Step 1. Using a pound of bacon which has been cut in half cross-wise (so the bacon strips are half their usual length), wrap a container of smokies in bacon.

Step 2. Roast in the oven. This not only cooked the bacon for safety issues, but it also “seals” the ends of the bacon rolls. And, most importantly, it gives you bacon a crispy, yummy, delicious texture! I did mine on 350 for about half an hour.

Step 3. Put your bacon in a crock pot. I just have a little two-quarter crock pot. It works well for hors d’oeuvres and dips, as well as for someone living alone cooking small-batch meals for leftovers.

Step 4. Add your sauce.

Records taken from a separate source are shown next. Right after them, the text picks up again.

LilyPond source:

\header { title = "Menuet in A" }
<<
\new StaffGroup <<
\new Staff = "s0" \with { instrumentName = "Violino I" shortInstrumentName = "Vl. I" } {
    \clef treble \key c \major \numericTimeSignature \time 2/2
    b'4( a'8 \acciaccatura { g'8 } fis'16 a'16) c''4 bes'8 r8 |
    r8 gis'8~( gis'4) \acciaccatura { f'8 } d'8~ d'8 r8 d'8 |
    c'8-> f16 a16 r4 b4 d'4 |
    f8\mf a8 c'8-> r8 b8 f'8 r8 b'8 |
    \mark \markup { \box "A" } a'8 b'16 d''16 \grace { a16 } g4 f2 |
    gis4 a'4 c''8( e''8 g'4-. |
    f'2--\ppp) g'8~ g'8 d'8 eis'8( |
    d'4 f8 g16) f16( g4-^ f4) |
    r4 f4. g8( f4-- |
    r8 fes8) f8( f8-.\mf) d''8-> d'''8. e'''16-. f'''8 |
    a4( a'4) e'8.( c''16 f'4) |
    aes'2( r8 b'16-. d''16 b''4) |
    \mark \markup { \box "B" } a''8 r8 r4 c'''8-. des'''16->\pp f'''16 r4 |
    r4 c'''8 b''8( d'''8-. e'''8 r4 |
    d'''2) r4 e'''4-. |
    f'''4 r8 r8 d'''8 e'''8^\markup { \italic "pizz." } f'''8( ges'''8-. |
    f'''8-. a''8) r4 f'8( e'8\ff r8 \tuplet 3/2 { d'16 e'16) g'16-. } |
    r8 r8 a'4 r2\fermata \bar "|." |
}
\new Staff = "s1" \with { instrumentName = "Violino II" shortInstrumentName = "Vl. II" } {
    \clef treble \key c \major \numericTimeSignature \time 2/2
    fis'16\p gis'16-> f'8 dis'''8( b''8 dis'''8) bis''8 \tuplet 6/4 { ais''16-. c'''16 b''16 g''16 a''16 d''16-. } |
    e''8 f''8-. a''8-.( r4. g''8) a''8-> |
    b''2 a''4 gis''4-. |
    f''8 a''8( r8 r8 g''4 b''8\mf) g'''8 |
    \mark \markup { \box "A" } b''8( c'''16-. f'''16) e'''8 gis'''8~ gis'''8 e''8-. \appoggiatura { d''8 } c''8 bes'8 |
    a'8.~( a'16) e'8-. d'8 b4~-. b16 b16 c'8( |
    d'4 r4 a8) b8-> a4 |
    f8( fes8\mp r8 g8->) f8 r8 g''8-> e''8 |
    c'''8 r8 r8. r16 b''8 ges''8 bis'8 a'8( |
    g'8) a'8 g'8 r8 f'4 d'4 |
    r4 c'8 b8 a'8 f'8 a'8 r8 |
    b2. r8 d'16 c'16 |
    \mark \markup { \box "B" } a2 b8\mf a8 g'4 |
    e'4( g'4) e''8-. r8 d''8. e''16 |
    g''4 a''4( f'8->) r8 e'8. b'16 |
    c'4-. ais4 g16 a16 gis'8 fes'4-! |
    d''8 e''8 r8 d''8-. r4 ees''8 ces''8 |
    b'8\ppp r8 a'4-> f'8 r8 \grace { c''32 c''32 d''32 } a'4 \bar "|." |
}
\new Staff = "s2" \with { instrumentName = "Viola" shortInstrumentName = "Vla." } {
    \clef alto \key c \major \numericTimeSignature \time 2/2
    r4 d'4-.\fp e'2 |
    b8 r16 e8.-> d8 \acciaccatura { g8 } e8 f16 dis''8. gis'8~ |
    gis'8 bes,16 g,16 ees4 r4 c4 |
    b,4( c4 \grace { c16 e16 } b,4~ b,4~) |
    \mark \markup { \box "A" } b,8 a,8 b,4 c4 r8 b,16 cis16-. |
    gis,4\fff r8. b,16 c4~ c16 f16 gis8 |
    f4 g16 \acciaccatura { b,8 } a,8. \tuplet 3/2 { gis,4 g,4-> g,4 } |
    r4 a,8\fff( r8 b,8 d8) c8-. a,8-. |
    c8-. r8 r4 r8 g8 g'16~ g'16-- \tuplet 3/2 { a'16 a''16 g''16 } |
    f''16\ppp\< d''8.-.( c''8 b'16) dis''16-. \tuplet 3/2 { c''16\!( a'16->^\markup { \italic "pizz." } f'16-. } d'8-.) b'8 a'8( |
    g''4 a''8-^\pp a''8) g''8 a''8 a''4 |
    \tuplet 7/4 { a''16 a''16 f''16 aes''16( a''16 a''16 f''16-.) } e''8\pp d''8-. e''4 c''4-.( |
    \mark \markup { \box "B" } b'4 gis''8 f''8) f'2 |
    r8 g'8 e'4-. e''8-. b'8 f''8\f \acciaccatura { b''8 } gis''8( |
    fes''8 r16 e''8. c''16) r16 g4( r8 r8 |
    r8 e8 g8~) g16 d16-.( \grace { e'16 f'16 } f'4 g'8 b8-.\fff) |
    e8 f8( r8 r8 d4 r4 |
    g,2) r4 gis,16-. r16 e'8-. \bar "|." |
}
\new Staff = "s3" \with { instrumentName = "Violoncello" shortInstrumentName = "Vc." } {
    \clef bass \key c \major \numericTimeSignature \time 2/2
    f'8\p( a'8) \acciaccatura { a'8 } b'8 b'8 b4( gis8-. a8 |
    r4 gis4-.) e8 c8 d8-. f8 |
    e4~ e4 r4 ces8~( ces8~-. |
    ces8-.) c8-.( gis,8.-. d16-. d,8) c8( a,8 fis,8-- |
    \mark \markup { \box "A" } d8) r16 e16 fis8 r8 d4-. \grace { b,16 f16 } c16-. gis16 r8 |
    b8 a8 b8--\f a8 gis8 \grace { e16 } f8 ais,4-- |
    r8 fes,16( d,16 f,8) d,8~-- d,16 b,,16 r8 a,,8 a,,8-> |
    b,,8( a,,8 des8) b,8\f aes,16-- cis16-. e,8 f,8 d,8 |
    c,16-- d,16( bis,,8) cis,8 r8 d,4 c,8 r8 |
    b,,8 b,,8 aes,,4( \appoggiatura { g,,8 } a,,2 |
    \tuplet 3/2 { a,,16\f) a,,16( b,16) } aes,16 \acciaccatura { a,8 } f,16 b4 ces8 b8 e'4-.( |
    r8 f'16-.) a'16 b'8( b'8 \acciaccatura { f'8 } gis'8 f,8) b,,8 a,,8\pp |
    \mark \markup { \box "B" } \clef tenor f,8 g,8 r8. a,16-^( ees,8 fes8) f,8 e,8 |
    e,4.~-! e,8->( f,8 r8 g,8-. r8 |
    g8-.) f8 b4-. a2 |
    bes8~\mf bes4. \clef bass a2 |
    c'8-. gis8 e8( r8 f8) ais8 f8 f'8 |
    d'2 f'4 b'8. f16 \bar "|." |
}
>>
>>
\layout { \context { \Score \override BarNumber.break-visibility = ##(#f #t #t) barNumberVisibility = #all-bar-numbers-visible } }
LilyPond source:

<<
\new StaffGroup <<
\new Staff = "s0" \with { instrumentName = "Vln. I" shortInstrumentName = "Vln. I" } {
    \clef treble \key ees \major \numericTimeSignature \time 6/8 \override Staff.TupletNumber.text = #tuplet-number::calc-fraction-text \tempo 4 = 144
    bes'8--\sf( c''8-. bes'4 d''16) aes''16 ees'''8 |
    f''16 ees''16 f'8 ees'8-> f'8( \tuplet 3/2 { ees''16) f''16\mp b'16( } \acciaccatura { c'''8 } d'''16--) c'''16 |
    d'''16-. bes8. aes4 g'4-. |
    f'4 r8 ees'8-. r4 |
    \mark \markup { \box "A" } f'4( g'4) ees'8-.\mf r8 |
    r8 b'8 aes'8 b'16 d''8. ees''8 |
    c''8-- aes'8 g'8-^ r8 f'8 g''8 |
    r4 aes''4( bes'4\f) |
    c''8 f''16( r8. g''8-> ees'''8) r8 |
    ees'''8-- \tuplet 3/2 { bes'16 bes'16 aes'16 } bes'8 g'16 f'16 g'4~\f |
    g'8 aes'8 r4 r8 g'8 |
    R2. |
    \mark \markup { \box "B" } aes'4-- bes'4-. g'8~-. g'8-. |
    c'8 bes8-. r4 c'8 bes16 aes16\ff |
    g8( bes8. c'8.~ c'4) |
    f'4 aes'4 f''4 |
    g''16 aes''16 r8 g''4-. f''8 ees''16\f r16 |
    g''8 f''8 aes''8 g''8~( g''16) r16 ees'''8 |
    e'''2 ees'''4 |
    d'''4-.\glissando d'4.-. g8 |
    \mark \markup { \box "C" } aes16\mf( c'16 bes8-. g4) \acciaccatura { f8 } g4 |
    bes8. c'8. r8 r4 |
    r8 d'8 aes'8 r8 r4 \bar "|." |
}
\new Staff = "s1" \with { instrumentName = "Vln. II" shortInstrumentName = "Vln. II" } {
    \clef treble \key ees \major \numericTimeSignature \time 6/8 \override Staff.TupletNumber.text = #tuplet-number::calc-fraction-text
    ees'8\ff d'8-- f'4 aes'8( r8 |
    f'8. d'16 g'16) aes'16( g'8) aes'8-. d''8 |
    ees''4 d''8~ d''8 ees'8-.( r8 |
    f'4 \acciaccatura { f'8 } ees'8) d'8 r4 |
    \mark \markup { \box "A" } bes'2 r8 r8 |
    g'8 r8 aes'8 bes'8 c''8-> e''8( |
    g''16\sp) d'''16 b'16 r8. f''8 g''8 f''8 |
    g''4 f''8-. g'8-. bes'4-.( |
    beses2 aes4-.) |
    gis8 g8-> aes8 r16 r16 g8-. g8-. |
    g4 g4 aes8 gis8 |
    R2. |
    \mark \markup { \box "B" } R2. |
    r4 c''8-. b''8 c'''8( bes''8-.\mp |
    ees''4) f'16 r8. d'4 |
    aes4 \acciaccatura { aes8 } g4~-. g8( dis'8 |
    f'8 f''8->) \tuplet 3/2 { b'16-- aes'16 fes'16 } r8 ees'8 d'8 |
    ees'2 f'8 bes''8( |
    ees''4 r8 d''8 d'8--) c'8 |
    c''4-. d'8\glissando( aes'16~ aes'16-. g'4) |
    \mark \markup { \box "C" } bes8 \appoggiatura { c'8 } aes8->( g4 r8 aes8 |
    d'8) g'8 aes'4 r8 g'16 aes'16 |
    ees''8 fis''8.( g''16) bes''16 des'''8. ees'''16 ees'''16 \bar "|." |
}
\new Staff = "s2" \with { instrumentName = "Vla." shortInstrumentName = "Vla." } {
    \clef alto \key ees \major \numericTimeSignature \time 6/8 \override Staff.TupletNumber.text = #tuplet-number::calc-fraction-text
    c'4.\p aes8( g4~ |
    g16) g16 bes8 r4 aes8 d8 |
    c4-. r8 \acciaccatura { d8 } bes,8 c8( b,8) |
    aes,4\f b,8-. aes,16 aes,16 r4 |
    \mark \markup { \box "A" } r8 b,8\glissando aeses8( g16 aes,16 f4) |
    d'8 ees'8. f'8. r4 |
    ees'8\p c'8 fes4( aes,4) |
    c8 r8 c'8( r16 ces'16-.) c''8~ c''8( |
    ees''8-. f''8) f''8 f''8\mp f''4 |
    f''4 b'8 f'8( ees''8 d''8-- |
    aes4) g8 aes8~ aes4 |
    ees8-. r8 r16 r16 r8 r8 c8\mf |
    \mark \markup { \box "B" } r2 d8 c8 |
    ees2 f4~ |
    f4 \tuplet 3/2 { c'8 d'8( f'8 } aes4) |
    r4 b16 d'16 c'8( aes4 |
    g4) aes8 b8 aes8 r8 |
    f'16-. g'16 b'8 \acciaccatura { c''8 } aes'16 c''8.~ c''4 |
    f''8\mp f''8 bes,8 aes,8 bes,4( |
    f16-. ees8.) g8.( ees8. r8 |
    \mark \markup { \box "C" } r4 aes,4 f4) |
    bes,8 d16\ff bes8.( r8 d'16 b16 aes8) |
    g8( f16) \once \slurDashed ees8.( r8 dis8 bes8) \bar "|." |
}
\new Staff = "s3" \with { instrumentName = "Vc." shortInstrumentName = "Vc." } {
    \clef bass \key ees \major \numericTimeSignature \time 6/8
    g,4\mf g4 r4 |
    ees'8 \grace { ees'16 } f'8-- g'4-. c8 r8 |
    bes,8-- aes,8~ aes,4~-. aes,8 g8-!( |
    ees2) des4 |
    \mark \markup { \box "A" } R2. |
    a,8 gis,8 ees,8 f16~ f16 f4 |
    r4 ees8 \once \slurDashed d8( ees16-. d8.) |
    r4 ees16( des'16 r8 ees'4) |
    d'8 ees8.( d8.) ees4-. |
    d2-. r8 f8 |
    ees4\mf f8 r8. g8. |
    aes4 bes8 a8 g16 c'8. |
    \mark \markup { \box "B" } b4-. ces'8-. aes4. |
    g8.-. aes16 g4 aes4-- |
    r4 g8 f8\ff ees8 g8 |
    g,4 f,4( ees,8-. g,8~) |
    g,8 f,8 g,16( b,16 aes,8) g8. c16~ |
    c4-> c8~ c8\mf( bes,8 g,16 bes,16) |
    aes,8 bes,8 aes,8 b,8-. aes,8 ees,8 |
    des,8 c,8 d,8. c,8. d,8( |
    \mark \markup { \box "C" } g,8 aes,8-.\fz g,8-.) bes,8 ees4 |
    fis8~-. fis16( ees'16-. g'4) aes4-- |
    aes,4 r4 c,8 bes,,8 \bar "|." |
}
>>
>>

There are lots of different flavors that complement Bacon Smokies well. In this case, I used a raspberry chipotle dipping sauce. I ALMOST went with chile lime instead, but the raspberry spoke to me. I’ve also had these with traditional barbecue sauces and they’re still amazing. Be bold! Be brave! Try flashy flavor combos!

Now, my church potluck story has an unfortunately twist. Knowing I’d be in a rush the next morning, I threw these together the night before. I also sampled them the night before, because, let’s face it…having bacon-wrapped anything in front of you means you need to at least try it. It was amazing. Now, I knew if I let it sit on “Warm” for a while before being served, the bacon would soak up more of the chipotle raspberry flavor and really just blend together well.

So I did that. Or so I thought.

What ACTUALLY happened was, I left it on Low rather than Warm and I showed up to my first church potluck with semi-burnt Bacon Smokies. I tried them. They weren’t horrendous, but they weren’t exactly good, either. But, I either attend a church of overly-nice people or my standards for myself are much too high. I got several compliments on the dish. So, now I’m committed to prepare this dish for them again — and this time, do it right without semi-scorching my Bacon Smokies!

So, there you have it. While I may still struggle with my wardrobe, making my apartment “pretty” or understanding the finer points of high society, I CAN fulfill the role of a potluck participant. I’m just lucky that I have women willing to make me their potluck protege.